**EXERCISES TO COMPLETE:**
[a] In the source document on CEV women's club competitions, which club is the only team to have won every CEV women's club competition?
[b] From the first block of the listing, print the part that opens with the line containing "List the labels" and closes with the line containing "Do Dock2 and", including both of those lines. Leave the pictures out.

**SOURCE DOCUMENT:**
:::

= List of CEV women's club competition winners =

The European Volleyball Confederation (CEV) is the governing body for Volleyball in Europe. It organises three club competitions for women: the CEV Champions League (formerly European Cup), the CEV Cup (formerly Cup Winners Cup) and the CEV Challenge Cup. There was also the CEV Super Cup (it) but this competition no longer exist.

Russian side Dynamo Moscow have won a record total of 11 titles in women's CEV competitions, two more than VC Uralochka-NTMK (Russia). The only team to have won every CEV women's club competition is Modena Volley from Italy.

Italian clubs have won the most titles (65), ahead of clubs from the Soviet Union (33) and Turkey (19).
Italy is the only country in European women's volleyball history whose clubs won the three main competitions in the same season in Eight occasion in : 1996–97, 1999–20, 2004–05, 2005–06, 2008–09, 2018–19, 2023–24 and 2024–25.

==Winners==

===By club===
Dynamo Moscow is the most crowned one in CEV Champions League with 11 titles record, in CEV Cup CSKA Moscow comes first with 4 titles and in the CEV Challenge Cup USC Münster from (Germany) and Reggio Emilia Volley (Italy) share the record with 3 titles each.

:::

Stored dataset items:
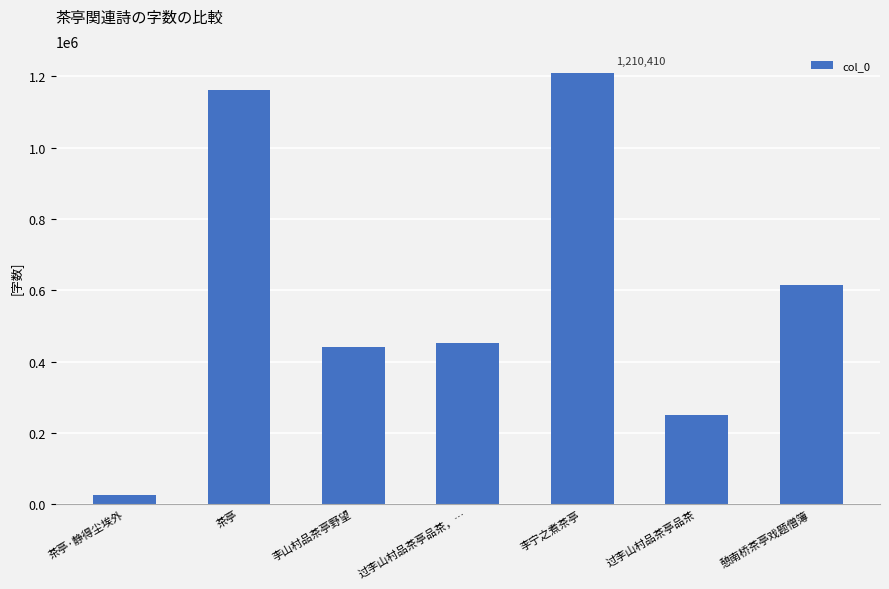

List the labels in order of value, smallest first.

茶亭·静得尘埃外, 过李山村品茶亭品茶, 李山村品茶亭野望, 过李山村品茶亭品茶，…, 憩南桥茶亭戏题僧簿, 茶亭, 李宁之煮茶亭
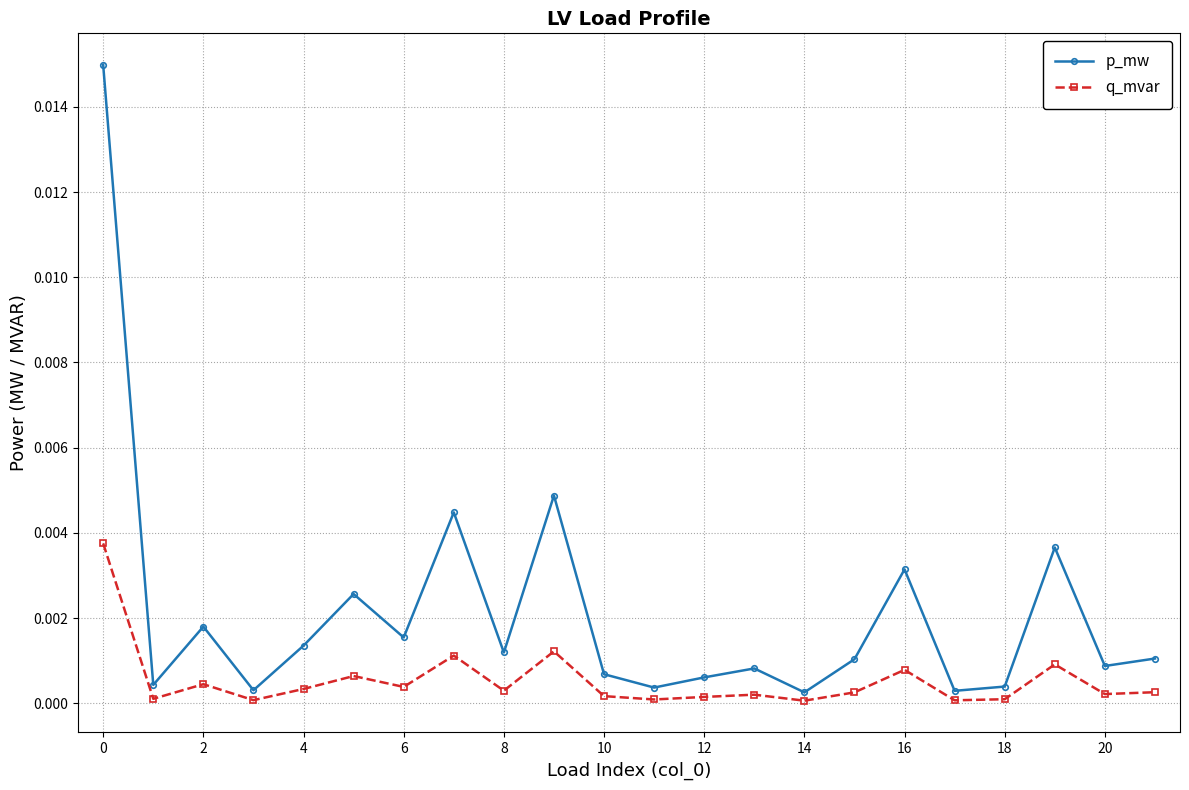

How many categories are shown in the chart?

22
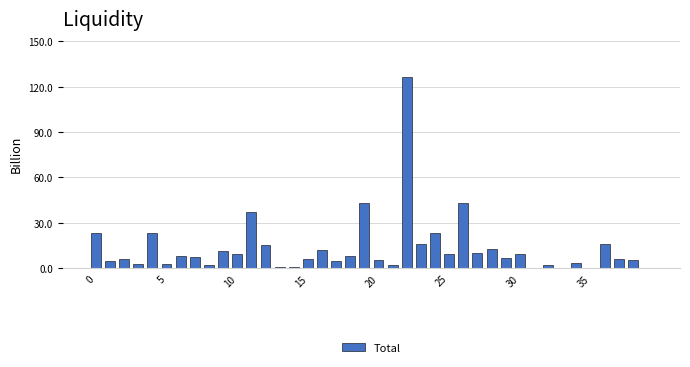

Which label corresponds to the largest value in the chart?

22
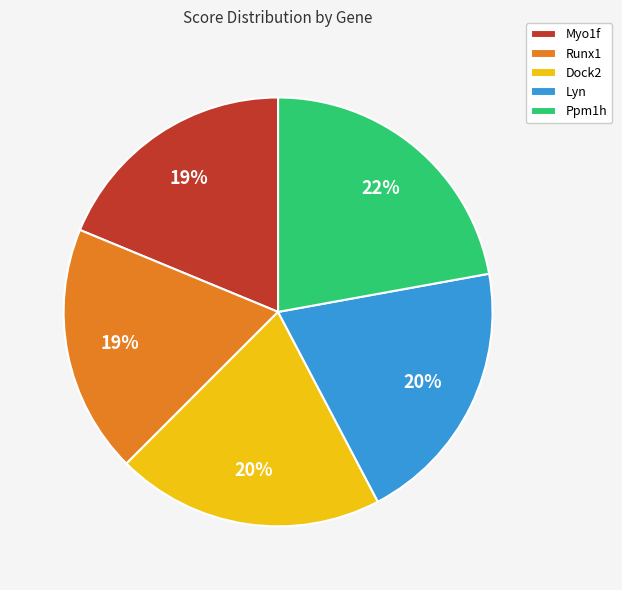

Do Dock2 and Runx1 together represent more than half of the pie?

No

:::

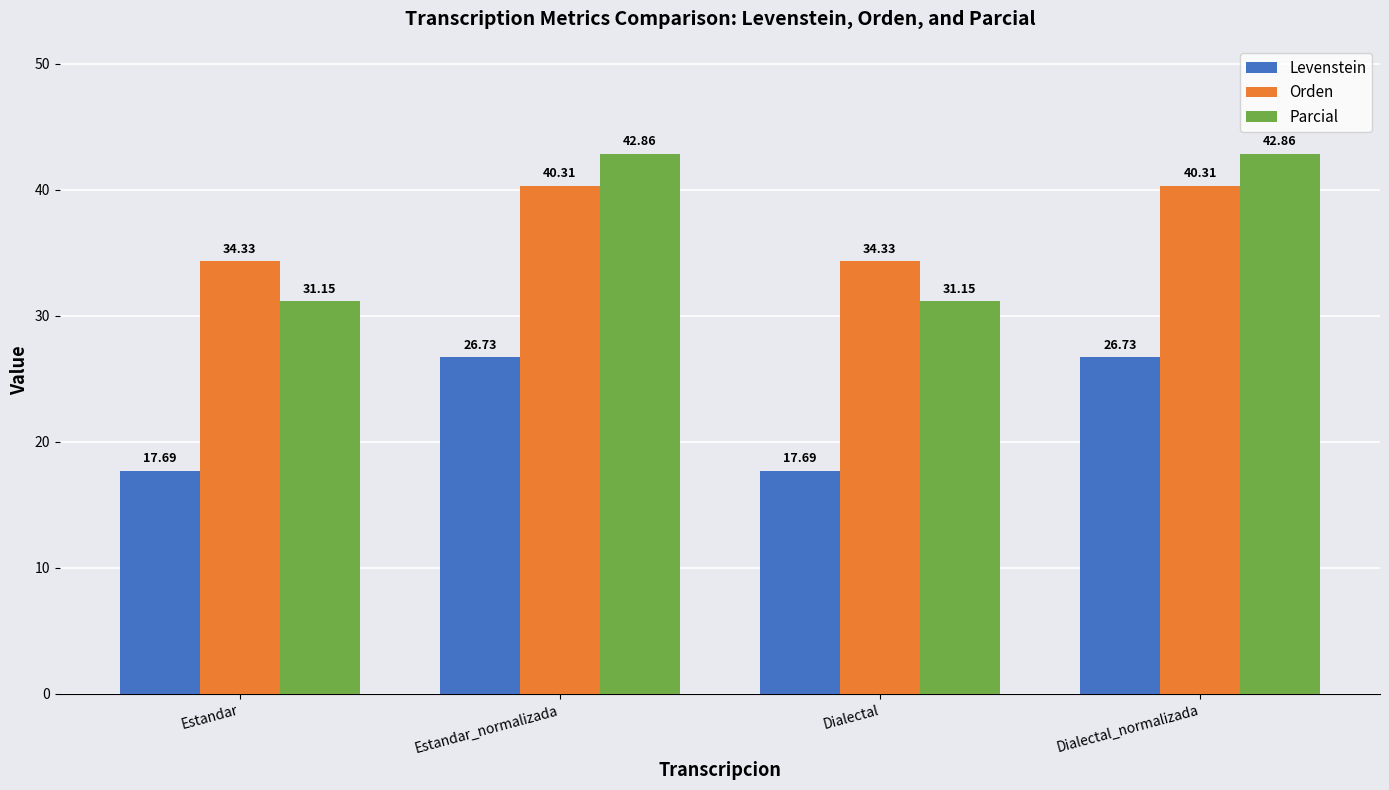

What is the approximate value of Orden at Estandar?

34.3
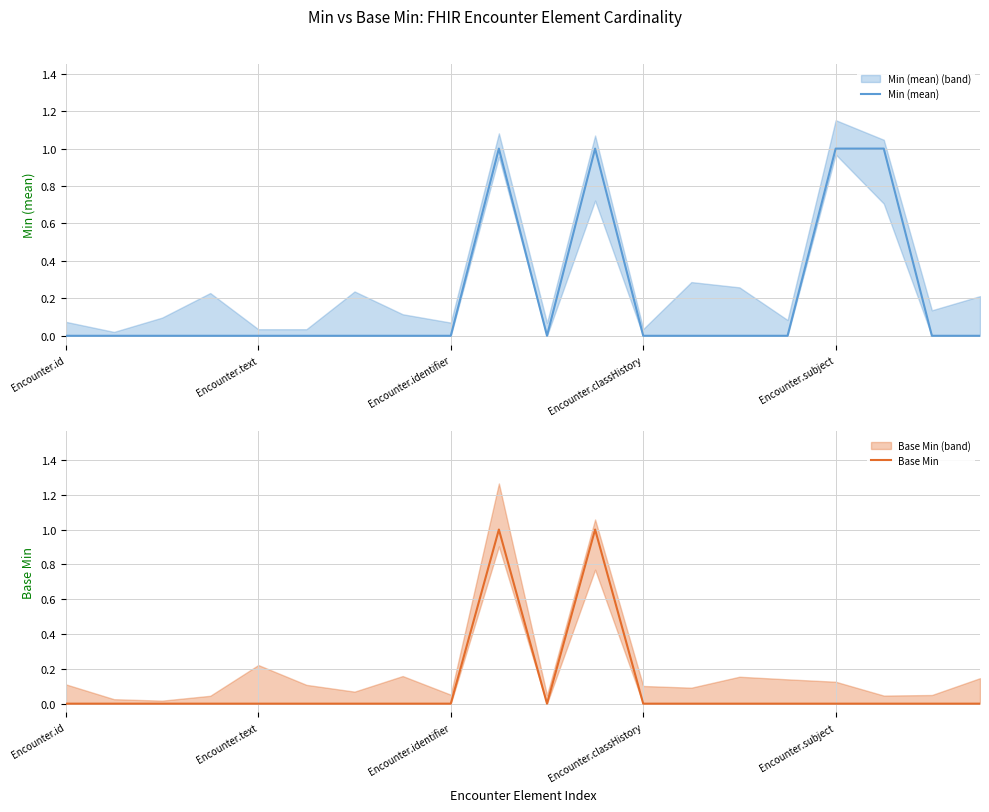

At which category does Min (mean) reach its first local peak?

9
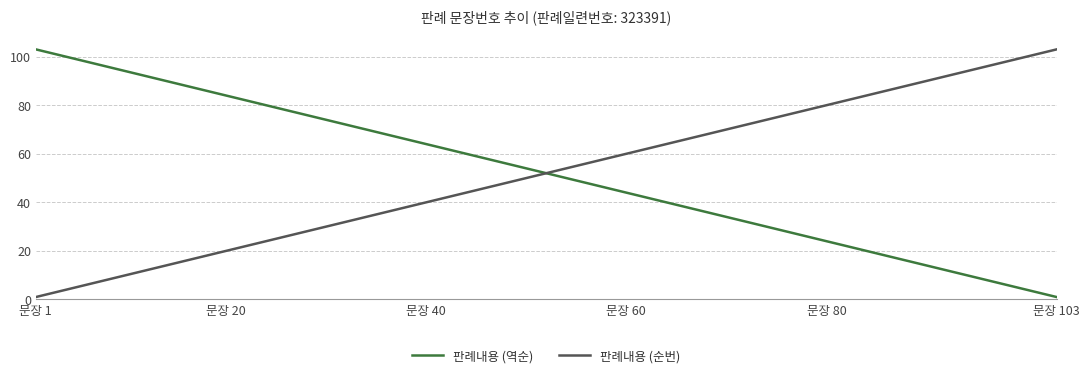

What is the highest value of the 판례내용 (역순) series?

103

:::

**ANSWER SET:**
[a] Modena Volley, from Italy.

[b]
List the labels in order of value, smallest first.

茶亭·静得尘埃外, 过李山村品茶亭品茶, 李山村品茶亭野望, 过李山村品茶亭品茶，…, 憩南桥茶亭戏题僧簿, 茶亭, 李宁之煮茶亭

How many categories are shown in the chart?

22

Which label corresponds to the largest value in the chart?

22

Do Dock2 and Runx1 together represent more than half of the pie?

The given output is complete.